Sur place, les journaux étaient achetés aux chapardeurs en moyenne 25% de leur prix normal de vente. Puis refourgués aux faux kiosquiers-complices à 50%. Et les marchands de journaux les mettaient en vente à plein tarif, ou comme le concède l’un des kiosquiers mis en examen, « retournaient les invendus aux NMPP ».
Le tout le plus normalement du monde. Nul ne nie « l’origine frauduleuse » des journaux saisis. Ni les kiosquiers, puisqu’« il était parfois indiqué sur les paquets le destinataire originel ». Ni les responsables d’imprimerie complices. « Cette pratique appelée échange était connue et admise ». Une tradition de la maison dont « la structure syndicale en place » serait « complice et bénéficiaire des détournements ».
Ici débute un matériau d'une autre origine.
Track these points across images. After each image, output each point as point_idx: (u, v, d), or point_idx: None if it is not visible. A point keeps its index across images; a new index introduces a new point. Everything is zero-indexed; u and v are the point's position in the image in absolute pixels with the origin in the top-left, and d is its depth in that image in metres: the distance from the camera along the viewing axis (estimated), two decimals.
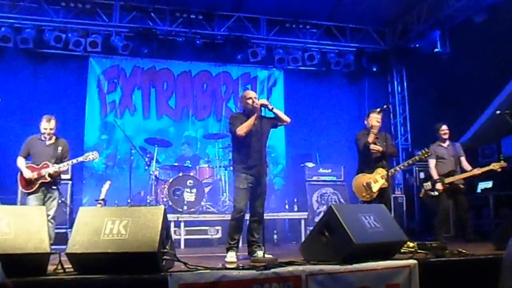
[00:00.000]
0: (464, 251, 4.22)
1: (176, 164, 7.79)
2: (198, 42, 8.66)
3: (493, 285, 3.07)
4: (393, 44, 9.55)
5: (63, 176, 5.98)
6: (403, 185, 8.78)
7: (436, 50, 8.74)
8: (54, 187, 5.35)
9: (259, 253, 4.49)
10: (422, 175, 8.01)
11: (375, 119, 5.63)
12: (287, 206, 8.03)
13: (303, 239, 6.74)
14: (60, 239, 5.47)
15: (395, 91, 10.21)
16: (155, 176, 7.33)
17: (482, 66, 7.39)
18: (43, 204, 5.12)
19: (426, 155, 5.92)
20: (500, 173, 6.16)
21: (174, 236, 6.46)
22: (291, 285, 3.37)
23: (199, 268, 3.33)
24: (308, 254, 3.93)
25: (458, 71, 8.09)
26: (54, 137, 5.43)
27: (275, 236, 6.90)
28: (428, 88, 8.95)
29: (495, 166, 6.05)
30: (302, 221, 7.52)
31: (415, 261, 3.77)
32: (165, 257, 3.33)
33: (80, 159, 5.46)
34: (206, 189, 7.48)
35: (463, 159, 6.44)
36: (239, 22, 8.90)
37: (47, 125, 5.33)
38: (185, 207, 7.00)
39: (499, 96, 7.49)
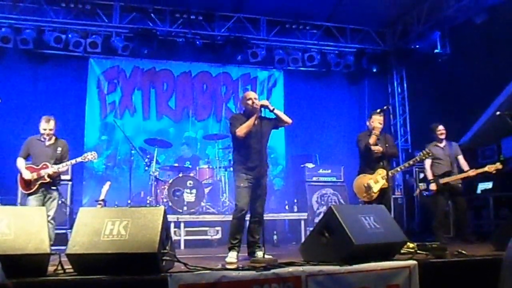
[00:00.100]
0: (464, 252, 4.23)
1: (176, 164, 7.78)
2: (198, 42, 8.66)
3: (493, 286, 3.06)
4: (393, 45, 9.56)
5: (63, 177, 5.99)
6: (403, 186, 8.77)
7: (436, 51, 8.75)
8: (54, 188, 5.35)
9: (259, 254, 4.49)
10: (422, 175, 8.00)
11: (377, 120, 5.63)
12: (287, 207, 8.04)
13: (303, 239, 6.73)
14: (60, 239, 5.48)
15: (395, 92, 10.21)
16: (155, 176, 7.33)
17: (482, 67, 7.40)
18: (43, 205, 5.11)
19: (426, 156, 5.92)
20: (500, 174, 6.17)
21: (174, 237, 6.45)
22: (291, 286, 3.38)
23: (199, 268, 3.34)
24: (308, 254, 3.93)
25: (458, 72, 8.09)
26: (53, 138, 5.42)
27: (275, 237, 6.90)
28: (428, 89, 8.95)
29: (490, 168, 6.06)
30: (302, 222, 7.52)
31: (415, 262, 3.77)
32: (165, 257, 3.33)
33: (79, 159, 5.44)
34: (206, 190, 7.48)
35: (460, 157, 6.44)
36: (239, 23, 8.91)
37: (46, 125, 5.32)
38: (185, 208, 7.00)
39: (499, 97, 7.49)
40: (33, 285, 3.01)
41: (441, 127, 6.50)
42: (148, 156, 7.45)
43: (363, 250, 3.65)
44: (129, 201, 7.14)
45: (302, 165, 8.13)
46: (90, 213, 3.50)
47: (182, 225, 6.80)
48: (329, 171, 8.09)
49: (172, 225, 6.58)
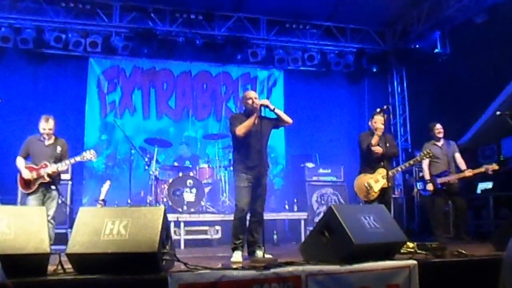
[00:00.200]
0: (464, 251, 4.22)
1: (176, 164, 7.78)
2: (198, 42, 8.66)
3: (493, 286, 3.06)
4: (393, 44, 9.55)
5: (63, 176, 5.97)
6: (403, 186, 8.78)
7: (436, 51, 8.76)
8: (53, 187, 5.34)
9: (259, 253, 4.49)
10: (421, 175, 8.01)
11: (379, 121, 5.62)
12: (287, 207, 8.04)
13: (303, 239, 6.74)
14: (60, 239, 5.47)
15: (395, 91, 10.20)
16: (155, 176, 7.33)
17: (482, 67, 7.39)
18: (43, 204, 5.11)
19: (427, 156, 5.92)
20: (500, 174, 6.18)
21: (174, 236, 6.45)
22: (290, 285, 3.38)
23: (199, 268, 3.34)
24: (308, 254, 3.93)
25: (458, 72, 8.09)
26: (53, 137, 5.42)
27: (275, 237, 6.90)
28: (428, 88, 8.94)
29: (487, 168, 6.07)
30: (302, 222, 7.53)
31: (415, 262, 3.78)
32: (165, 257, 3.34)
33: (78, 158, 5.41)
34: (206, 189, 7.48)
35: (457, 155, 6.45)
36: (239, 23, 8.90)
37: (46, 125, 5.32)
38: (185, 207, 7.00)
39: (499, 97, 7.49)
40: (33, 285, 3.01)
41: (438, 126, 6.51)
42: (148, 156, 7.45)
43: (363, 250, 3.66)
44: (129, 201, 7.14)
45: (302, 165, 8.14)
46: (90, 212, 3.51)
47: (182, 224, 6.80)
48: (329, 170, 8.10)
49: (172, 224, 6.58)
Simple coup de pied de l’âne d’un pauvre hère pris la main dans le sac. Pas sûr. Étonnamment, sitôt la belle organisation démantelée, les journaux lésés « avaient constaté une augmentation des ventes de leurs journaux d’environ 3000 exemplaires par jour (Figaro, Le Monde, France-Soir) » pour finalement s’étonner d’une baisse progressive à compter de septembre. Comme si une nouvelle équipe s’était mise en place. Et effectivement, le 11 juin 2004, un nouveau coup de filet a eu lieu… Ad libitum. D’autres réseaux existent et communiquent. Et l’approvisionnement en journaux ne se tarit jamais, soit via « d’employé d’entreprises de presse (…) soit au travers d’échanges avec des réseaux similaires aux leurs ». Au moins la presse fait-elle encore gagner de l’argent.
« Une vingtaine de prévenus sont renvoyés devant la cour. Ils avouent avoir gagné autour de 1 200 euros par mois. A priori c’était le double, souligne un connaisseur du dossier. Multipliez ça par le temps d’existence de ce réseau et vous avez approximativement le montant des pertes pour les parties civiles ». Au débotté entre 1,5 et 2,5 millions d’euros. Des sommes substantielles concèdent quelques avocats de la partie civile.
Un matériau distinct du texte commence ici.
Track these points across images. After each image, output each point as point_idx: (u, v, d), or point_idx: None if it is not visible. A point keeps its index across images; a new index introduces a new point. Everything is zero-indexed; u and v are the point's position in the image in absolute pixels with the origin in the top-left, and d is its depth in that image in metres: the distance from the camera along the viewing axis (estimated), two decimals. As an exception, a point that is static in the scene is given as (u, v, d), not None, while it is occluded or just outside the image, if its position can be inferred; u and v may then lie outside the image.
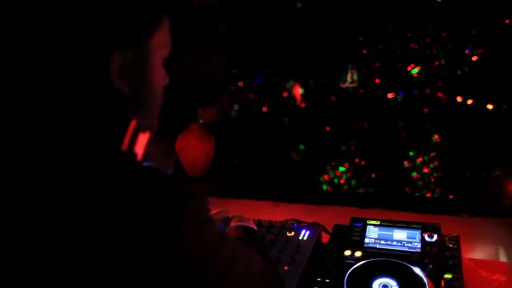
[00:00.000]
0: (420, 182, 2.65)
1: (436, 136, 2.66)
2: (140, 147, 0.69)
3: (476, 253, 1.35)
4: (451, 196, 2.46)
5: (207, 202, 0.69)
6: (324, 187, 2.76)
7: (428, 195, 2.57)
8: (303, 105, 2.93)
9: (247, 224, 1.09)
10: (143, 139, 0.70)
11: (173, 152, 0.79)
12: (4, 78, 0.66)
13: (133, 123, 0.69)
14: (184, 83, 2.46)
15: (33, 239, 0.61)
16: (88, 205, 0.60)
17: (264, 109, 3.01)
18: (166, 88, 0.79)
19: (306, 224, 1.35)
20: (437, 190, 2.60)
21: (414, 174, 2.67)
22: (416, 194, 2.60)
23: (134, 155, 0.69)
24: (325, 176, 2.81)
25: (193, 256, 0.64)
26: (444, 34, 2.52)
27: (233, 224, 1.10)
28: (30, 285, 0.61)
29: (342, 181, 2.78)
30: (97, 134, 0.67)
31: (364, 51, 2.74)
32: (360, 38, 2.69)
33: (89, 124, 0.66)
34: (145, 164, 0.71)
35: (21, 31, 0.63)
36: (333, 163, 2.83)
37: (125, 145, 0.67)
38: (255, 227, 1.11)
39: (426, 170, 2.66)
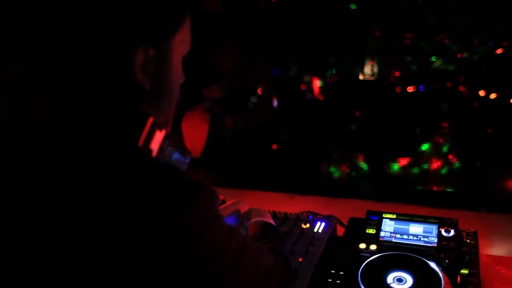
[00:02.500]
0: (437, 177, 2.62)
1: (455, 130, 2.62)
2: (155, 144, 0.70)
3: (494, 249, 1.33)
4: (469, 191, 2.42)
5: (216, 197, 0.69)
6: (338, 178, 2.75)
7: (446, 190, 2.54)
8: (321, 97, 2.92)
9: (266, 219, 1.09)
10: (159, 136, 0.71)
11: (188, 150, 0.80)
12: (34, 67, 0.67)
13: (151, 120, 0.69)
14: (188, 65, 2.47)
15: (37, 228, 0.62)
16: (97, 197, 0.62)
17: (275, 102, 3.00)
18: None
19: (322, 217, 1.35)
20: (455, 185, 2.56)
21: (428, 167, 2.64)
22: (434, 188, 2.57)
23: (150, 151, 0.70)
24: (343, 168, 2.80)
25: (199, 250, 0.64)
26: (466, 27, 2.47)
27: (253, 219, 1.10)
28: (36, 277, 0.63)
29: (357, 174, 2.77)
30: (117, 126, 0.68)
31: (384, 44, 2.71)
32: (378, 34, 2.66)
33: (111, 115, 0.68)
34: (159, 161, 0.72)
35: (56, 19, 0.64)
36: (349, 156, 2.81)
37: (141, 141, 0.68)
38: (273, 222, 1.11)
39: (445, 165, 2.63)
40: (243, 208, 1.20)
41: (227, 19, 2.61)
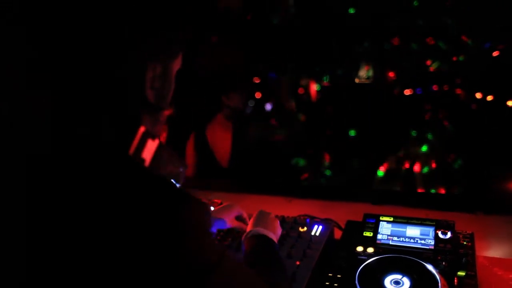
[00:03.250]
0: (433, 179, 2.62)
1: (452, 132, 2.63)
2: (148, 153, 0.72)
3: (491, 251, 1.33)
4: (466, 193, 2.42)
5: (208, 212, 0.70)
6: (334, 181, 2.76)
7: (443, 192, 2.54)
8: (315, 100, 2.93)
9: (265, 232, 1.07)
10: (152, 146, 0.72)
11: (183, 161, 0.81)
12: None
13: (142, 129, 0.71)
14: (205, 74, 2.49)
15: (35, 236, 0.63)
16: (87, 204, 0.63)
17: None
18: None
19: (319, 220, 1.35)
20: (452, 187, 2.56)
21: (427, 170, 2.64)
22: (432, 190, 2.58)
23: (142, 160, 0.71)
24: (339, 172, 2.80)
25: (187, 263, 0.64)
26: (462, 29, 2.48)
27: (249, 228, 1.10)
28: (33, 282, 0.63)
29: (354, 177, 2.77)
30: (113, 137, 0.70)
31: (380, 47, 2.72)
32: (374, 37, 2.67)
33: (116, 126, 0.70)
34: (153, 171, 0.73)
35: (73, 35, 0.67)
36: (345, 159, 2.81)
37: (132, 149, 0.69)
38: (275, 233, 1.09)
39: (441, 167, 2.63)
40: (233, 212, 1.19)
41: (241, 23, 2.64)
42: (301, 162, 2.84)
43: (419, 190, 2.60)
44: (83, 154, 0.66)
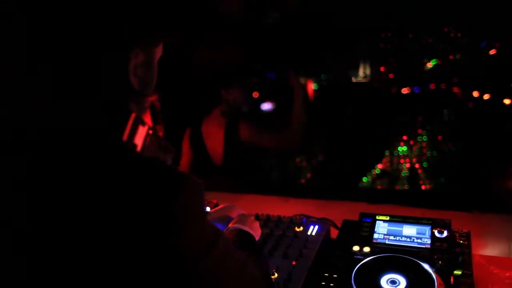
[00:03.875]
0: (430, 177, 2.63)
1: (449, 131, 2.63)
2: (139, 139, 0.73)
3: (488, 249, 1.33)
4: (462, 192, 2.42)
5: (202, 189, 0.71)
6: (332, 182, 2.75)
7: (439, 190, 2.54)
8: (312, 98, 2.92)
9: (245, 228, 1.07)
10: (142, 131, 0.74)
11: (171, 148, 0.83)
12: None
13: (133, 115, 0.73)
14: (204, 67, 2.47)
15: (32, 226, 0.63)
16: (85, 191, 0.64)
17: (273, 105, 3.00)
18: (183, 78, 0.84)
19: (315, 219, 1.35)
20: (449, 186, 2.57)
21: (426, 166, 2.64)
22: (427, 189, 2.58)
23: (134, 146, 0.73)
24: (335, 171, 2.80)
25: (185, 244, 0.66)
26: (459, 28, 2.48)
27: (231, 225, 1.09)
28: (32, 277, 0.63)
29: (351, 176, 2.77)
30: (107, 123, 0.71)
31: (377, 46, 2.72)
32: (374, 33, 2.67)
33: (105, 114, 0.71)
34: (144, 155, 0.75)
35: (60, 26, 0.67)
36: (344, 158, 2.81)
37: (125, 135, 0.71)
38: (254, 232, 1.08)
39: (437, 165, 2.63)
40: (235, 213, 1.19)
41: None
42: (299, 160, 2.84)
43: (416, 189, 2.61)
44: (77, 143, 0.68)
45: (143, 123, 0.74)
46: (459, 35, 2.47)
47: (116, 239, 0.62)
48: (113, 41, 0.69)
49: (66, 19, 0.67)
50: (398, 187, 2.68)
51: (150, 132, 0.76)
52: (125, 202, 0.63)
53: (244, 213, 1.19)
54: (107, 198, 0.63)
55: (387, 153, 2.72)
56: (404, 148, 2.68)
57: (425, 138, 2.64)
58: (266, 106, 2.97)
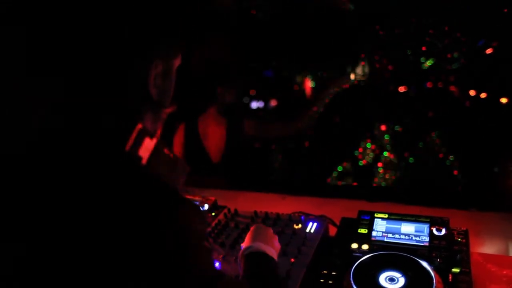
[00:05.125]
0: (429, 176, 2.63)
1: (446, 129, 2.63)
2: (145, 151, 0.71)
3: (485, 247, 1.33)
4: (460, 190, 2.43)
5: (200, 213, 0.70)
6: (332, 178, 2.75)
7: (438, 188, 2.55)
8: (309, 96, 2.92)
9: (264, 250, 0.98)
10: (149, 144, 0.71)
11: (186, 167, 0.79)
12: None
13: (139, 126, 0.71)
14: (200, 65, 2.46)
15: (32, 229, 0.63)
16: (82, 196, 0.63)
17: (273, 102, 3.00)
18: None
19: (314, 217, 1.35)
20: (447, 184, 2.57)
21: (426, 162, 2.65)
22: (425, 187, 2.58)
23: (139, 158, 0.70)
24: (334, 169, 2.80)
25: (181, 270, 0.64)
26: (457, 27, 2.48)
27: (247, 244, 1.00)
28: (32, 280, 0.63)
29: (350, 175, 2.77)
30: (115, 132, 0.70)
31: (375, 44, 2.71)
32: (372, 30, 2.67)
33: (118, 122, 0.71)
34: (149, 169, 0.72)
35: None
36: (342, 156, 2.81)
37: (128, 146, 0.69)
38: (274, 251, 0.99)
39: (436, 164, 2.64)
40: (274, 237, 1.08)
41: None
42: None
43: (414, 187, 2.61)
44: (79, 149, 0.67)
45: (151, 136, 0.72)
46: (458, 34, 2.47)
47: (103, 253, 0.61)
48: (135, 53, 0.70)
49: (88, 31, 0.67)
50: (396, 185, 2.68)
51: (162, 147, 0.73)
52: (112, 219, 0.62)
53: (261, 225, 1.11)
54: (94, 210, 0.62)
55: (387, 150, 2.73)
56: (405, 146, 2.69)
57: (439, 132, 2.63)
58: (259, 104, 2.97)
A l’instar de leurs clients, les grands journaux, les conseils évitent de faire beaucoup de publicité autour du dossier. Et d’un réseau qui leur fait sensiblement baisser ventes et recettes. Pas si étrange. Expliquer qu’une partie du système de distribution français est viciée, de l’intérieur risquerait de froisser les susceptibilités. Des kiosquiers, des imprimeurs, voire des distributeurs, au sein desquels se nichent des complices du trafic.
Et les indisposer comporte un gros risque pour les patrons de presse. Que leurs écrits ne soient plus diffusés. Avec un manque à gagner bien plus important. Mieux vaut, dès lors rester discret. Et éviter que le dernier maillon de la chaîne ne vienne à s’embraser.